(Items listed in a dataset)
-----

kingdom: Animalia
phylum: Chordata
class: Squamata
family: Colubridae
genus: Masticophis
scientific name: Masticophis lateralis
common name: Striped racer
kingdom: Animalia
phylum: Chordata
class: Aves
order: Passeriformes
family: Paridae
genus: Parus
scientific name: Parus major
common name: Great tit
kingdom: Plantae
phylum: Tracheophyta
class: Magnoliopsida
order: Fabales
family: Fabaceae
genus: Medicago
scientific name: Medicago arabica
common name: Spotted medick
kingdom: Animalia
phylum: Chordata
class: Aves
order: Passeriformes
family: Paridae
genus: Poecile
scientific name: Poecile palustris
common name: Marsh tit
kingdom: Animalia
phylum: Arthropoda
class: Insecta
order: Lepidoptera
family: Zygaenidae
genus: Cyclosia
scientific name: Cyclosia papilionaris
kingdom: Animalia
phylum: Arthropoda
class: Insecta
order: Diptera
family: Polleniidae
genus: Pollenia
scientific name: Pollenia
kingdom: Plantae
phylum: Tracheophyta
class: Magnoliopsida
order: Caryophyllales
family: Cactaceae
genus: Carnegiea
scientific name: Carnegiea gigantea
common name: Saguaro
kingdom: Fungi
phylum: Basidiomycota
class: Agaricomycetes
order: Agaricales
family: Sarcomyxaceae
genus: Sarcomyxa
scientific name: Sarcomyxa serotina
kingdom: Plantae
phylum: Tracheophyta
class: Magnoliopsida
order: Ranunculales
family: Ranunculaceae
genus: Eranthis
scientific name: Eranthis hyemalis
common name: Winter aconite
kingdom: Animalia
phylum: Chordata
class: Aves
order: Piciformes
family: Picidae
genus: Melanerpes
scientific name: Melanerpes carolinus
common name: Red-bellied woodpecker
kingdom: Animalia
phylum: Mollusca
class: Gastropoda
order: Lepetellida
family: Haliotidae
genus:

-----

Please repeat every line of the records above word for word, from the first line to the last.

kingdom: Animalia
phylum: Chordata
class: Squamata
family: Colubridae
genus: Masticophis
scientific name: Masticophis lateralis
common name: Striped racer
kingdom: Animalia
phylum: Chordata
class: Aves
order: Passeriformes
family: Paridae
genus: Parus
scientific name: Parus major
common name: Great tit
kingdom: Plantae
phylum: Tracheophyta
class: Magnoliopsida
order: Fabales
family: Fabaceae
genus: Medicago
scientific name: Medicago arabica
common name: Spotted medick
kingdom: Animalia
phylum: Chordata
class: Aves
order: Passeriformes
family: Paridae
genus: Poecile
scientific name: Poecile palustris
common name: Marsh tit
kingdom: Animalia
phylum: Arthropoda
class: Insecta
order: Lepidoptera
family: Zygaenidae
genus: Cyclosia
scientific name: Cyclosia papilionaris
kingdom: Animalia
phylum: Arthropoda
class: Insecta
order: Diptera
family: Polleniidae
genus: Pollenia
scientific name: Pollenia
kingdom: Plantae
phylum: Tracheophyta
class: Magnoliopsida
order: Caryophyllales
family: Cactaceae
genus: Carnegiea
scientific name: Carnegiea gigantea
common name: Saguaro
kingdom: Fungi
phylum: Basidiomycota
class: Agaricomycetes
order: Agaricales
family: Sarcomyxaceae
genus: Sarcomyxa
scientific name: Sarcomyxa serotina
kingdom: Plantae
phylum: Tracheophyta
class: Magnoliopsida
order: Ranunculales
family: Ranunculaceae
genus: Eranthis
scientific name: Eranthis hyemalis
common name: Winter aconite
kingdom: Animalia
phylum: Chordata
class: Aves
order: Piciformes
family: Picidae
genus: Melanerpes
scientific name: Melanerpes carolinus
common name: Red-bellied woodpecker
kingdom: Animalia
phylum: Mollusca
class: Gastropoda
order: Lepetellida
family: Haliotidae
genus:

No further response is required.